Mark Z. Danielewski (House of Leaves)

It's easy for me to get lost in the moments. It's easy to feel like I'm living in the "now," and that's what the sages tell us to do, right? But it's not living in the now, it's trying to hold on to a single now, which very quickly becomes the past. And in holding on to it, I'm trying ot make it the future. I'm learning that in life, the past doesn't really care, and the future is having none of it. The Fates will spin the strings they damn well please and there's naught I can do about it.

I suppose there is still a part of me that's afraid that when I find something good, it might be the last bit for who knows how long and I want to hold on with both hands closed. When things are good, I let my guard get all droppy, and that's where the bad comes in. Or rather, where it did. When there were still people I allowed in my life who would look for openings and attack. Those people are gone and I'm slowly learning to trust that there is always more good, always more love, more happiness, more joy.

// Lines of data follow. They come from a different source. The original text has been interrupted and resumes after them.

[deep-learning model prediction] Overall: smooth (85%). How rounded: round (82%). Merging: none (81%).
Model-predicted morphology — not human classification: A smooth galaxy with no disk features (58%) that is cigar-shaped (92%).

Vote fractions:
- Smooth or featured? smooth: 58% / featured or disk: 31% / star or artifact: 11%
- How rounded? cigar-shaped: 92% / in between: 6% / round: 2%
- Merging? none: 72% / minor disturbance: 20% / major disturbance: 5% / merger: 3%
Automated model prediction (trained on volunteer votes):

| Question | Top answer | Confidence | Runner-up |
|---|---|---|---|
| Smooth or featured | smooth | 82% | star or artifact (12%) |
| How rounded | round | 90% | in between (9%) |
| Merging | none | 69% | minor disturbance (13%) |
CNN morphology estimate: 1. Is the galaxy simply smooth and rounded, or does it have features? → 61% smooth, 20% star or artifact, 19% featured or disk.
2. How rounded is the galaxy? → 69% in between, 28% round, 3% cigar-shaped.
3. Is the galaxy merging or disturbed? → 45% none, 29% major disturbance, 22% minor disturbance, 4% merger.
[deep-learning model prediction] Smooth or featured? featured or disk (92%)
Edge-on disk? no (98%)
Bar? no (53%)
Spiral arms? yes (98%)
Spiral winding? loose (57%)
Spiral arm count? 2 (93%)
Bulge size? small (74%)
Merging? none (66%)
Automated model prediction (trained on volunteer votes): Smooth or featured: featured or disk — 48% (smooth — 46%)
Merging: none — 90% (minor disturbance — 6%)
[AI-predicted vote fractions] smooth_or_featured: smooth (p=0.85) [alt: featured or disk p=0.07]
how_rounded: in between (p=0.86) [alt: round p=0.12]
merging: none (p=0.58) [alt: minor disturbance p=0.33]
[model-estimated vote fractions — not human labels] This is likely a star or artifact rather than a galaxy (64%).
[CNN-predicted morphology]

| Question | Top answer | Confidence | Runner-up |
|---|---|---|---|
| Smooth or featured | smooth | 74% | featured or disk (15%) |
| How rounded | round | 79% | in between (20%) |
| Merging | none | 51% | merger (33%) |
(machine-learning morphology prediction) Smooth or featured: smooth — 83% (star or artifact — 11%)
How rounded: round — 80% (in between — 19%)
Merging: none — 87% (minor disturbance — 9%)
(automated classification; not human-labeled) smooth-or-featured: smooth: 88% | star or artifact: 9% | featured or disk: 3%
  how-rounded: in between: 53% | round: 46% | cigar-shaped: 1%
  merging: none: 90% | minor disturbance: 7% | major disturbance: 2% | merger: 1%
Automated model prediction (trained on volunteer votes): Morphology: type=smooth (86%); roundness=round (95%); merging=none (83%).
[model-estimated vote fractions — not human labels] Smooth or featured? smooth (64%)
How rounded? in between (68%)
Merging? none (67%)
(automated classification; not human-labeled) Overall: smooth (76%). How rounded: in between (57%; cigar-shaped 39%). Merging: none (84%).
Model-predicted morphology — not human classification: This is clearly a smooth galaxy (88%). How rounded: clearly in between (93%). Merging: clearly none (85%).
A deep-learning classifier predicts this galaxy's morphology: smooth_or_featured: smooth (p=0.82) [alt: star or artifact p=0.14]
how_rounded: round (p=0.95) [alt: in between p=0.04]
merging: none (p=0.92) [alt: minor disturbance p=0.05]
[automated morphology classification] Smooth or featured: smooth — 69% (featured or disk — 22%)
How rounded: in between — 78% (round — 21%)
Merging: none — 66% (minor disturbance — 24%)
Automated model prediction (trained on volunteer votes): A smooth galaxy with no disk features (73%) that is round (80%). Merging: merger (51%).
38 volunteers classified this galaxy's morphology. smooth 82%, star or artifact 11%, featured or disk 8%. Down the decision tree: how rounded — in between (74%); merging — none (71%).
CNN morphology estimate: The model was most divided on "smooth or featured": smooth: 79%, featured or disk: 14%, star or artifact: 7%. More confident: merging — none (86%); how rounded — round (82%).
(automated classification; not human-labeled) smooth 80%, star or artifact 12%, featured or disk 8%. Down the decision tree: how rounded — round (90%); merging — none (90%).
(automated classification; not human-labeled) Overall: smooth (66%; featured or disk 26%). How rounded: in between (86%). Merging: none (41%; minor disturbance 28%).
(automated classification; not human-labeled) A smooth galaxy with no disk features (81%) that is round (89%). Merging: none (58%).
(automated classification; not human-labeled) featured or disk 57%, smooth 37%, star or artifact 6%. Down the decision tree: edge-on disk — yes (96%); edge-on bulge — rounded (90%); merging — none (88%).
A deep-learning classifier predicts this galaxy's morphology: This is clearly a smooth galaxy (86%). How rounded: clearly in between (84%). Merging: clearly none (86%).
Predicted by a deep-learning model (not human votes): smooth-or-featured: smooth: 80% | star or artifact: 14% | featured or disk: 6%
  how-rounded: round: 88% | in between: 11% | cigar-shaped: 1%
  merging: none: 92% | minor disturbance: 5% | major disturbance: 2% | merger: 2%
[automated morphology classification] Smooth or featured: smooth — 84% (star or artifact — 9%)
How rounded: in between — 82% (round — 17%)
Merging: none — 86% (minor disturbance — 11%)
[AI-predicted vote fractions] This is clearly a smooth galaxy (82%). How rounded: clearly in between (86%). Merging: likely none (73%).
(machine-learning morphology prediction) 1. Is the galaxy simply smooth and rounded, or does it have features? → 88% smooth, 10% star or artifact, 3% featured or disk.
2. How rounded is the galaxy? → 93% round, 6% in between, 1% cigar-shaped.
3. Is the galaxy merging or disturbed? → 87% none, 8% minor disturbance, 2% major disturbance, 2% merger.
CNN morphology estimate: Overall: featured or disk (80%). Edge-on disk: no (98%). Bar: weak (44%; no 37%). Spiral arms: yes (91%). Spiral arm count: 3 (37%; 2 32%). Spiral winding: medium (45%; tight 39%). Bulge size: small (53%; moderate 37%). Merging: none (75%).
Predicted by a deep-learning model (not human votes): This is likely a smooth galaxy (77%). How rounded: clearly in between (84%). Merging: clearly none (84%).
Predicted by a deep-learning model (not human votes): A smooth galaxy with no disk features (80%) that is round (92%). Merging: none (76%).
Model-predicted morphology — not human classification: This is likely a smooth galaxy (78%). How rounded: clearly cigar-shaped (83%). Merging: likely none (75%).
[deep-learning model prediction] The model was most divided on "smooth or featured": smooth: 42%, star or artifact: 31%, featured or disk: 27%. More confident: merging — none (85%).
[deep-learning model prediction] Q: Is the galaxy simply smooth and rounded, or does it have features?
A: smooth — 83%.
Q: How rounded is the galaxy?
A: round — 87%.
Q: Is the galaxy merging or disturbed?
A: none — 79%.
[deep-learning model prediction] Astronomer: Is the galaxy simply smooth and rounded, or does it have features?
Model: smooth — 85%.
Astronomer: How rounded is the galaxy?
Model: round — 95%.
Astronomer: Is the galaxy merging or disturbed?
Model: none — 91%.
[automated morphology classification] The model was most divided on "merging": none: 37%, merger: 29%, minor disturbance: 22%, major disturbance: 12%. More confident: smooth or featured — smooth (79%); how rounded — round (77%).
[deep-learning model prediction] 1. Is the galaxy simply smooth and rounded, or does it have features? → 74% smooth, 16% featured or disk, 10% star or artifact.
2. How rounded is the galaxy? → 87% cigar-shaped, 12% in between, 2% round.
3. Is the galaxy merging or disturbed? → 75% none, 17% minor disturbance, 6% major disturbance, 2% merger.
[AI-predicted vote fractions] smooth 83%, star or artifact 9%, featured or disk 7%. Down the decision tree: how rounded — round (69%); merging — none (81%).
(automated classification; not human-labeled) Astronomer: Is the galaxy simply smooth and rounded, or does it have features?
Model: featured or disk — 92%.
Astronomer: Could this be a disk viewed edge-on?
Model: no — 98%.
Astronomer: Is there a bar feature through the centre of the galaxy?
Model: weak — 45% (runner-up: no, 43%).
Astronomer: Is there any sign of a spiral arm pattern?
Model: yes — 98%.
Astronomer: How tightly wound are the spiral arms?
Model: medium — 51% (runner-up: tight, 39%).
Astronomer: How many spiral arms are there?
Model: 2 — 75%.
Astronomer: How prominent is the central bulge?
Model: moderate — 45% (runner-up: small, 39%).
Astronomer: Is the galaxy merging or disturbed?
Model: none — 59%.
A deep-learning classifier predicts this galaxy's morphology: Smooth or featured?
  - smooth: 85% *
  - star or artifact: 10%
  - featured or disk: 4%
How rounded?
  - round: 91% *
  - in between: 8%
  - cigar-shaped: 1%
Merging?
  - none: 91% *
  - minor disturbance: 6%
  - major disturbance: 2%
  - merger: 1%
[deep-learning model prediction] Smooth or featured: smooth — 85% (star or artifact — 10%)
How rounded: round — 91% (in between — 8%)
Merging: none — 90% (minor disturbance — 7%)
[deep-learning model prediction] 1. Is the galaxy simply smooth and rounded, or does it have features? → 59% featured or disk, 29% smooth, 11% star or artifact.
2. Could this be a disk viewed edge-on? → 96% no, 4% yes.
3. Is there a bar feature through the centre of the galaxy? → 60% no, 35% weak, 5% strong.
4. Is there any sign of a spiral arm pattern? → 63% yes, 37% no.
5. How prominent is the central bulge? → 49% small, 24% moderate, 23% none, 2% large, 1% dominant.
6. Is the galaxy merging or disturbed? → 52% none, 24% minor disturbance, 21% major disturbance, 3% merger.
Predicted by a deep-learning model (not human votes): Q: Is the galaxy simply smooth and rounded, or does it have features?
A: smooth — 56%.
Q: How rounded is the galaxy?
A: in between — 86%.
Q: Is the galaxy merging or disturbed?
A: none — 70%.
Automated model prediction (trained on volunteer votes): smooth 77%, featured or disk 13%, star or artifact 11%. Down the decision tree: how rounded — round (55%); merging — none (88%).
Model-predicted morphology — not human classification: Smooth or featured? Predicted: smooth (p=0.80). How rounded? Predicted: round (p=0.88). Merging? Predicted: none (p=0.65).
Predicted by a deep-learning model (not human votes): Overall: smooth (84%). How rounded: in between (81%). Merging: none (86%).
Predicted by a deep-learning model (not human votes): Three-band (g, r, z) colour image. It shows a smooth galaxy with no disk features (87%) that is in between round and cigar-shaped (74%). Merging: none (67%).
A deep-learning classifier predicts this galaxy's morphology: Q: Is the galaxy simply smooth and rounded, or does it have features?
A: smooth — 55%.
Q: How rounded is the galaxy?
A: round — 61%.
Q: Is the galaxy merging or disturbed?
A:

I know that there is a bigger picture. I'm learning to trust that my insights and dreams are not thwarted by temporary measures. That Now is just a moment, and good or bad that moment will pass and others will come. I get small glimpses of how it will be, I don't get a road map and a script. Trying to make things happen the way they make sense to me limits the possibilities of the Universe only to what I know, and that's a very small playing field indeed.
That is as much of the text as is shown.